Sous la plume de Barjavel, on découvre un monde qui ressemble vaguement au nôtre… mais qui, par mille petits détails, est différent : par exemple, décrivant le train, l’auteur écrit :

« Si l’on avait décidé qu’il n’était pas plaisant d’aller trop vite, si l’on criait qu’on avait envie de remonter « dans le train » comme grand-père, on n’aurait tout de même pas accepté de s’asseoir dans une brouette poussive qui se traînait sur le ventre à trois cents kilomètres à l’heure ».

Lorsque Barjavel a publié Ravage, on avait inauguré en France quelques années plus tôt (fin 1938) une ligne de chemin de fer entièrement électrifiée, le Paris-Bordeaux. Les trains y circulaient à environ 100 km/h. Pour les gens de l’époque, les « 300 km/h » qu’il évoque devaient donc déjà ressembler à de la science-fiction alors que pour nous, lecteurs du 21e siècle, c’est en phase avec la vitesse du TGV.

De même, l’auteur raconte dans le roman que l’architecte « Le Cornemusier » a construit à Paris quatre « Villes Hautes » pour loger davantage d’habitants, l’une d’entre elles s’appelant la « Ville Radieuse ».
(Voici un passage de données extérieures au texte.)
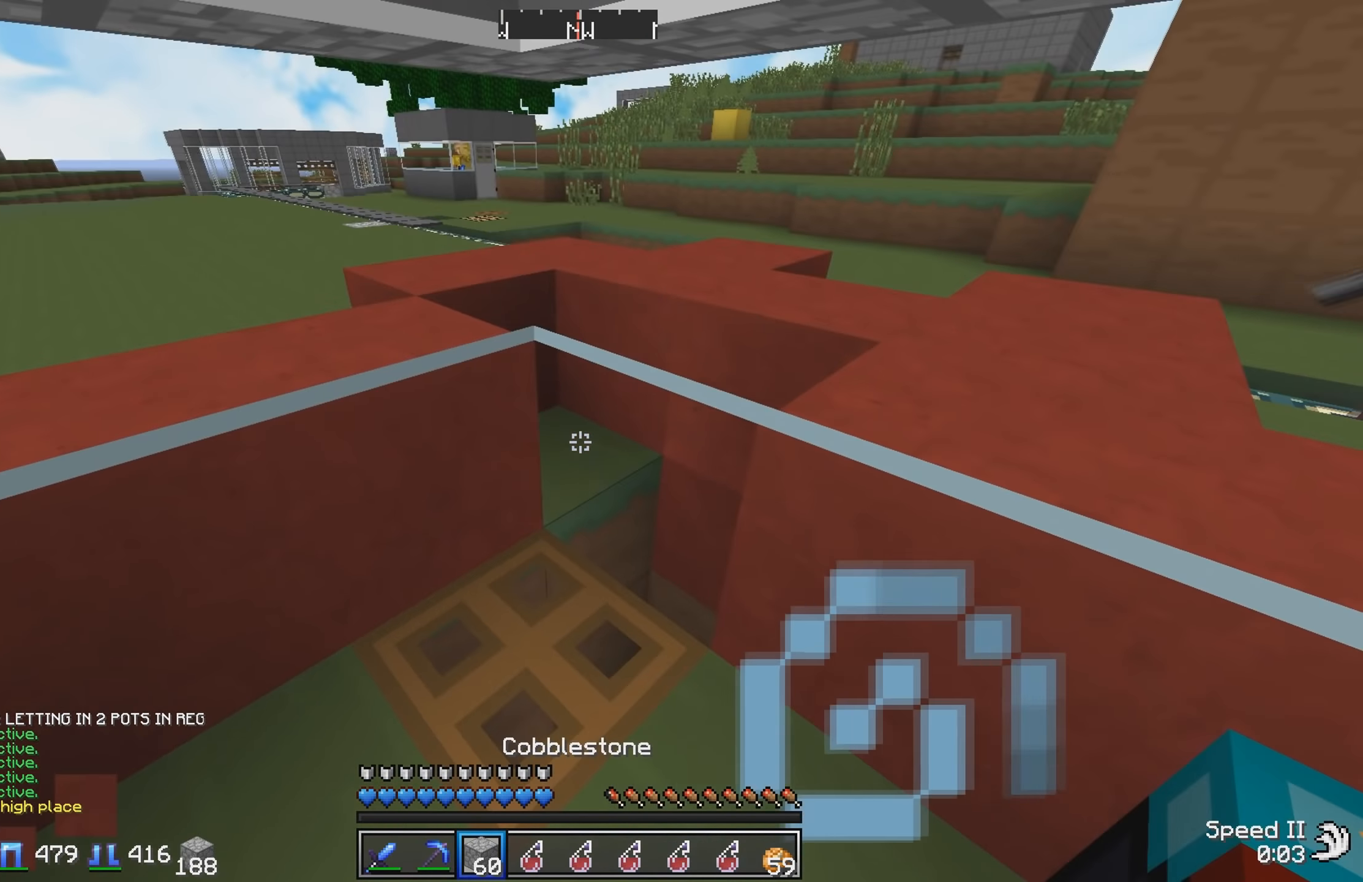
{"keys": ["w"], "events": [[383, "w", "down"]]}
A l’époque de la parution de Ravage, l’architecte Le Corbusier avait, dans la vraie vie, exposé sa conception de l’architecture moderne et de l’habitat collectif… et son projet allait prendre vie juste après la Seconde Guerre Mondiale à travers la construction des « Cités Radieuses », des immeubles aménagés avec un mélange d’appartements et d’équipements collectifs (magasins, équipements sportifs, une terrasse commune avec école et gymnase).

Ravage, René Barjavel

Ces progrès technologiques ont évidemment un impact sur la société et induisent, dès les premières pages du roman, une réflexion intéressante sur de nombreux sujets. On constate par exemple que le héros, François Deschamps, n’apprécie pas le sentiment de passivité.
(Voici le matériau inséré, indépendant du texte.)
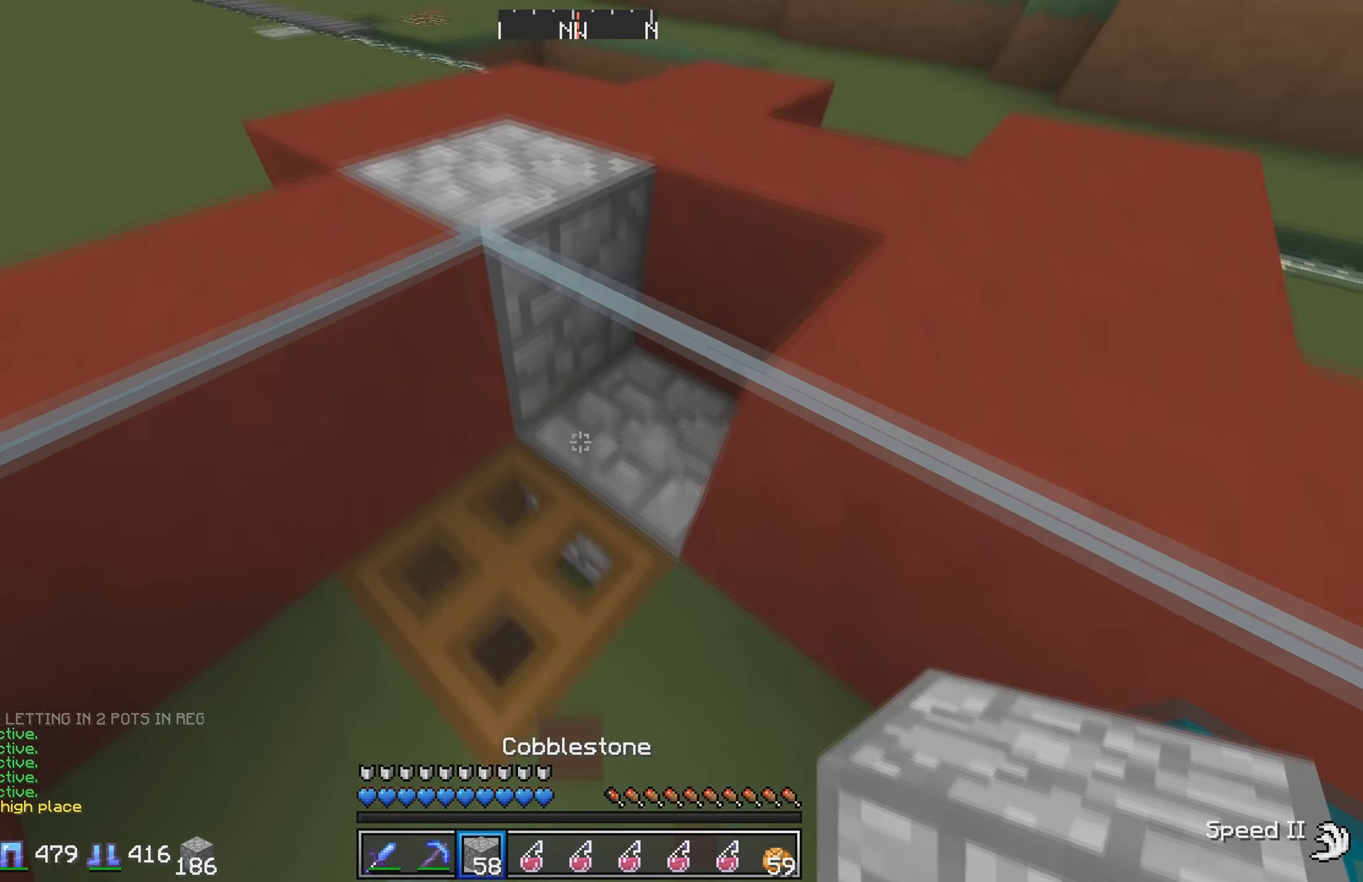
{"keys": [], "events": [[34, "w", "up"], [384, "w", "down"], [500, "w", "up"]]}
Je trouve que ça rejoint une tendance actuelle, qui pousse à être productif en tout, partout, tout le temps : l’oisiveté est mal perçue dans notre société, il faut optimiser son temps, multiplier les activités, on trouve de plus en plus de cours pour apprendre à s’organiser, à mieux gérer sa vie, à être plus productif…

Barjavel décrit François Deschamps comme un homme qui ne supporte pas l’inaction, le fait – aussi – d’être à la merci de la technologie :

« De tempérament actif, il aimait se servir de ses muscles, possédait le goût d’intervenir partout, chaque fois qu’il pouvait le faire de façon utile, et nourrissait l’ambition de diriger sa vie, au lieu de se laisser entraîner par les événements. Enfermé dans ce bolide, il s’estimait réduit à un rôle trop ridiculement passif.

Chaque fois qu’il prenait le train ou l’avion, il éprouvait la même impression d’abdiquer une partie de sa volonté et de sa force d’homme. Autour de lui se jouaient des forces si considérables qu’il se sentait bien plutôt leur proie que leur maître. Qu’une potence cédât, que la poutre craquât, qu’y pourrait-il, qu’y pourrait même l’ingénieur qui conduisait la machine ? Il n’éprouvait certes pas la moindre peur, mais un sentiment désagréable d’impuissance ».

C’est le paradoxe fascinant entre une société de plus en plus évoluée sur le plan technologique, qui permet d’adoucir le quotidien de l’homme à bien des égards en lui épargnant les tâches difficiles… mais aussi une société où l’on cherche de plus en plus sa place.

Blanche Rouget en est un bon exemple : elle a grandi dans le monde rural, en Provence, est « montée à Paris »… et entretient la crainte furieuse de vieillir sans avoir profité de la vie. Elle se retrouve déchirée entre l’amour pur et sincère de François Deschamp, qui lui promet une vie rangée de « femme d’ingénieur »… et la séduction exercée sur elle par Jérôme Seita, grand producteur de radio qui promet de faire d’elle une star, riche et adulée.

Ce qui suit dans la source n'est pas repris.